======== Dostępne dane

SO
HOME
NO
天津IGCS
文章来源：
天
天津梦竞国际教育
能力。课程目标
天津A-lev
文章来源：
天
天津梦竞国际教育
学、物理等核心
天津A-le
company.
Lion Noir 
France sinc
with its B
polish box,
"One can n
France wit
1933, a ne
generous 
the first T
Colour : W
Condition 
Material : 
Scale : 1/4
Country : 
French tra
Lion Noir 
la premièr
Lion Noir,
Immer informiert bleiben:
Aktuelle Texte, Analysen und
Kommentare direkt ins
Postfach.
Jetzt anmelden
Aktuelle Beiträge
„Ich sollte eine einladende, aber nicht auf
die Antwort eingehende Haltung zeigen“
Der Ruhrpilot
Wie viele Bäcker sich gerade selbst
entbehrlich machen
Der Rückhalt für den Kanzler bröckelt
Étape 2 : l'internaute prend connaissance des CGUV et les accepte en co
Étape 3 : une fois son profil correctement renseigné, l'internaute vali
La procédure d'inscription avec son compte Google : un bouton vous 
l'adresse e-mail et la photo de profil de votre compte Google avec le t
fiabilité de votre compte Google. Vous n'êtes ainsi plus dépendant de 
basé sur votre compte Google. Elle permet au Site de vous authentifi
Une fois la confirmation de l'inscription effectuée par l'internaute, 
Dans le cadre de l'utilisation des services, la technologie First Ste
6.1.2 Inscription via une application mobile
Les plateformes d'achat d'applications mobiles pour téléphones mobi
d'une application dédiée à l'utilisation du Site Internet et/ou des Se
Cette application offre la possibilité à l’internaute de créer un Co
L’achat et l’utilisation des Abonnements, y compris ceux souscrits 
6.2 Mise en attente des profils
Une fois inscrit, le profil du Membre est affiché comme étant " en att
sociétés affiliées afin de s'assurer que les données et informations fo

================

Zadanie:
Przepisz dosłownie zapisy od pierwszego wiersza aż do wiersza zawierającego „fiabilité de votre”, włącznie z tym wierszem.

Odpowiedź:
SO
HOME
NO
天津IGCS
文章来源：
天
天津梦竞国际教育
能力。课程目标
天津A-lev
文章来源：
天
天津梦竞国际教育
学、物理等核心
天津A-le
company.
Lion Noir 
France sinc
with its B
polish box,
"One can n
France wit
1933, a ne
generous 
the first T
Colour : W
Condition 
Material : 
Scale : 1/4
Country : 
French tra
Lion Noir 
la premièr
Lion Noir,
Immer informiert bleiben:
Aktuelle Texte, Analysen und
Kommentare direkt ins
Postfach.
Jetzt anmelden
Aktuelle Beiträge
„Ich sollte eine einladende, aber nicht auf
die Antwort eingehende Haltung zeigen“
Der Ruhrpilot
Wie viele Bäcker sich gerade selbst
entbehrlich machen
Der Rückhalt für den Kanzler bröckelt
Étape 2 : l'internaute prend connaissance des CGUV et les accepte en co
Étape 3 : une fois son profil correctement renseigné, l'internaute vali
La procédure d'inscription avec son compte Google : un bouton vous 
l'adresse e-mail et la photo de profil de votre compte Google avec le t
fiabilité de votre compte Google. Vous n'êtes ainsi plus dépendant de 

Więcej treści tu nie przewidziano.